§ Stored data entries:
####################

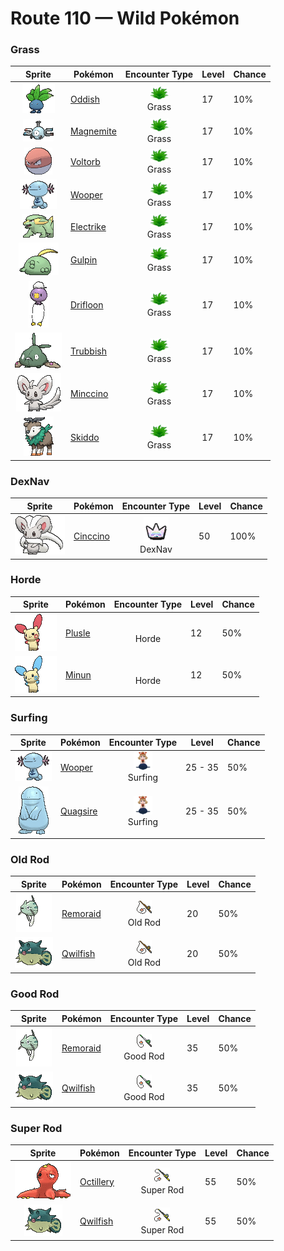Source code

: # Route 110 — Wild Pokémon

### Grass

| Sprite | Pokémon | Encounter Type | Level | Chance |
|:------:|---------|:--------------:|-------|--------|
| ![Oddish](../../assets/sprites/oddish/front.gif "Oddish: Oddish searches for fertile, nutrient-rich soil, then plants itself. During the daytime, while it is planted, this Pokémon’s feet are thought to change shape and become similar to the roots of trees.") | [Oddish](../../pokemon/oddish.md/) | ![Grass](../../assets/encounter_types/grass.png "Grass")<br>Grass | 17 | 10% |
| ![Magnemite](../../assets/sprites/magnemite/front.gif "Magnemite: Magnemite floats in the air by emitting electromagnetic waves from the units at its sides. These waves block gravity. This Pokémon becomes incapable of flight if its internal electrical supply is depleted.") | [Magnemite](../../pokemon/magnemite.md/) | ![Grass](../../assets/encounter_types/grass.png "Grass")<br>Grass | 17 | 10% |
| ![Voltorb](../../assets/sprites/voltorb/front.gif "Voltorb: Voltorb is extremely sensitive—it explodes at the slightest of shocks. It is rumored that it was first created when a Poké Ball was exposed to a powerful pulse of energy.") | [Voltorb](../../pokemon/voltorb.md/) | ![Grass](../../assets/encounter_types/grass.png "Grass")<br>Grass | 17 | 10% |
| ![Wooper](../../assets/sprites/wooper/front.gif "Wooper: Wooper usually lives in water. However, it occasionally comes out onto land in search of food. On land, it coats its body with a gooey, toxic film.") | [Wooper](../../pokemon/wooper.md/) | ![Grass](../../assets/encounter_types/grass.png "Grass")<br>Grass | 17 | 10% |
| ![Electrike](../../assets/sprites/electrike/front.gif "Electrike: Electrike runs faster than the human eye can follow. The friction from running is converted into electricity, which is then stored in this Pokémon’s fur.") | [Electrike](../../pokemon/electrike.md/) | ![Grass](../../assets/encounter_types/grass.png "Grass")<br>Grass | 17 | 10% |
| ![Gulpin](../../assets/sprites/gulpin/front.gif "Gulpin: Most of Gulpin’s body is made up of its stomach—its heart and brain are very small in comparison. This Pokémon’s stomach contains special enzymes that dissolve anything.") | [Gulpin](../../pokemon/gulpin.md/) | ![Grass](../../assets/encounter_types/grass.png "Grass")<br>Grass | 17 | 10% |
| ![Drifloon](../../assets/sprites/drifloon/front.gif "Drifloon: These Pokémon are called the “Signpost for Wandering Spirits.” Children holding them sometimes vanish.") | [Drifloon](../../pokemon/drifloon.md/) | ![Grass](../../assets/encounter_types/grass.png "Grass")<br>Grass | 17 | 10% |
| ![Trubbish](../../assets/sprites/trubbish/front.gif "Trubbish: Inhaling the gas they belch will make you sleep for a week. They prefer unsanitary places.") | [Trubbish](../../pokemon/trubbish.md/) | ![Grass](../../assets/encounter_types/grass.png "Grass")<br>Grass | 17 | 10% |
| ![Minccino](../../assets/sprites/minccino/front.gif "Minccino: These Pokémon prefer a tidy habitat. They are always sweeping and dusting, using their tails as brooms.") | [Minccino](../../pokemon/minccino.md/) | ![Grass](../../assets/encounter_types/grass.png "Grass")<br>Grass | 17 | 10% |
| ![Skiddo](../../assets/sprites/skiddo/front.gif "Skiddo: If it has sunshine and water, it doesn’t need to eat, because it can generate energy from the leaves on its back.") | [Skiddo](../../pokemon/skiddo.md/) | ![Grass](../../assets/encounter_types/grass.png "Grass")<br>Grass | 17 | 10% |

### DexNav

| Sprite | Pokémon | Encounter Type | Level | Chance |
|:------:|---------|:--------------:|-------|--------|
| ![Cinccino](../../assets/sprites/cinccino/front.gif "Cinccino: Cinccino’s body is coated in a special oil that helps it deflect attacks, such as punches.") | [Cinccino](../../pokemon/cinccino.md/) | ![DexNav](../../assets/encounter_types/dexnav.png "DexNav")<br>DexNav | 50 | 100% |

### Horde

| Sprite | Pokémon | Encounter Type | Level | Chance |
|:------:|---------|:--------------:|-------|--------|
| ![Plusle](../../assets/sprites/plusle/front.gif "Plusle: When Plusle is cheering on its partner, it flashes with electric sparks from all over its body. If its partner loses, this Pokémon cries loudly.") | [Plusle](../../pokemon/plusle.md/) | ![Horde](../../assets/encounter_types/horde.png "Horde")<br>Horde | 12 | 50% |
| ![Minun](../../assets/sprites/minun/front.gif "Minun: Minun loves to cheer on its partner in battle. It gives off sparks from its body while it is doing so. If its partner is in trouble, this Pokémon gives off increasing amounts of sparks.") | [Minun](../../pokemon/minun.md/) | ![Horde](../../assets/encounter_types/horde.png "Horde")<br>Horde | 12 | 50% |

### Surfing

| Sprite | Pokémon | Encounter Type | Level | Chance |
|:------:|---------|:--------------:|-------|--------|
| ![Wooper](../../assets/sprites/wooper/front.gif "Wooper: Wooper usually lives in water. However, it occasionally comes out onto land in search of food. On land, it coats its body with a gooey, toxic film.") | [Wooper](../../pokemon/wooper.md/) | ![Surfing](../../assets/encounter_types/surfing.png "Surfing")<br>Surfing | 25 - 35 | 50% |
| ![Quagsire](../../assets/sprites/quagsire/front.gif "Quagsire: Quagsire hunts for food by leaving its mouth wide open in water and waiting for its prey to blunder in unaware. Because the Pokémon does not move, it does not get very hungry.") | [Quagsire](../../pokemon/quagsire.md/) | ![Surfing](../../assets/encounter_types/surfing.png "Surfing")<br>Surfing | 25 - 35 | 50% |

### Old Rod

| Sprite | Pokémon | Encounter Type | Level | Chance |
|:------:|---------|:--------------:|-------|--------|
| ![Remoraid](../../assets/sprites/remoraid/front.gif "Remoraid: Remoraid sucks in water, then expels it at high velocity using its abdominal muscles to shoot down flying prey. When evolution draws near, this Pokémon travels downstream from rivers.") | [Remoraid](../../pokemon/remoraid.md/) | ![Old Rod](../../assets/encounter_types/old_rod.png "Old Rod")<br>Old Rod | 20 | 50% |
| ![Qwilfish](../../assets/sprites/qwilfish/front.gif "Qwilfish: Qwilfish sucks in water, inflating itself. This Pokémon uses the pressure of the water it swallowed to shoot toxic quills all at once from all over its body. It finds swimming somewhat challenging.") | [Qwilfish](../../pokemon/qwilfish.md/) | ![Old Rod](../../assets/encounter_types/old_rod.png "Old Rod")<br>Old Rod | 20 | 50% |

### Good Rod

| Sprite | Pokémon | Encounter Type | Level | Chance |
|:------:|---------|:--------------:|-------|--------|
| ![Remoraid](../../assets/sprites/remoraid/front.gif "Remoraid: Remoraid sucks in water, then expels it at high velocity using its abdominal muscles to shoot down flying prey. When evolution draws near, this Pokémon travels downstream from rivers.") | [Remoraid](../../pokemon/remoraid.md/) | ![Good Rod](../../assets/encounter_types/good_rod.png "Good Rod")<br>Good Rod | 35 | 50% |
| ![Qwilfish](../../assets/sprites/qwilfish/front.gif "Qwilfish: Qwilfish sucks in water, inflating itself. This Pokémon uses the pressure of the water it swallowed to shoot toxic quills all at once from all over its body. It finds swimming somewhat challenging.") | [Qwilfish](../../pokemon/qwilfish.md/) | ![Good Rod](../../assets/encounter_types/good_rod.png "Good Rod")<br>Good Rod | 35 | 50% |

### Super Rod

| Sprite | Pokémon | Encounter Type | Level | Chance |
|:------:|---------|:--------------:|-------|--------|
| ![Octillery](../../assets/sprites/octillery/front.gif "Octillery: Octillery grabs onto its foe using its tentacles. This Pokémon tries to immobilize it before delivering the finishing blow. If the foe turns out to be too strong, Octillery spews ink to escape.") | [Octillery](../../pokemon/octillery.md/) | ![Super Rod](../../assets/encounter_types/super_rod.png "Super Rod")<br>Super Rod | 55 | 50% |
| ![Qwilfish](../../assets/sprites/qwilfish/front.gif "Qwilfish: Qwilfish sucks in water, inflating itself. This Pokémon uses the pressure of the water it swallowed to shoot toxic quills all at once from all over its body. It finds swimming somewhat challenging.") | [Qwilfish](../../pokemon/qwilfish.md/) | ![Super Rod](../../assets/encounter_types/super_rod.png "Super Rod")<br>Super Rod | 55 | 50% |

####################

§ To do: Using the entries above, return exactly the lines from the line with "### Surfing" to the line with "[Remoraid](../../pokemon/remoraid.md/) | ![Old", counting both of those lines.

§ Exercise solution:
### Surfing

| Sprite | Pokémon | Encounter Type | Level | Chance |
|:------:|---------|:--------------:|-------|--------|
| ![Wooper](../../assets/sprites/wooper/front.gif "Wooper: Wooper usually lives in water. However, it occasionally comes out onto land in search of food. On land, it coats its body with a gooey, toxic film.") | [Wooper](../../pokemon/wooper.md/) | ![Surfing](../../assets/encounter_types/surfing.png "Surfing")<br>Surfing | 25 - 35 | 50% |
| ![Quagsire](../../assets/sprites/quagsire/front.gif "Quagsire: Quagsire hunts for food by leaving its mouth wide open in water and waiting for its prey to blunder in unaware. Because the Pokémon does not move, it does not get very hungry.") | [Quagsire](../../pokemon/quagsire.md/) | ![Surfing](../../assets/encounter_types/surfing.png "Surfing")<br>Surfing | 25 - 35 | 50% |

### Old Rod

| Sprite | Pokémon | Encounter Type | Level | Chance |
|:------:|---------|:--------------:|-------|--------|
| ![Remoraid](../../assets/sprites/remoraid/front.gif "Remoraid: Remoraid sucks in water, then expels it at high velocity using its abdominal muscles to shoot down flying prey. When evolution draws near, this Pokémon travels downstream from rivers.") | [Remoraid](../../pokemon/remoraid.md/) | ![Old Rod](../../assets/encounter_types/old_rod.png "Old Rod")<br>Old Rod | 20 | 50% |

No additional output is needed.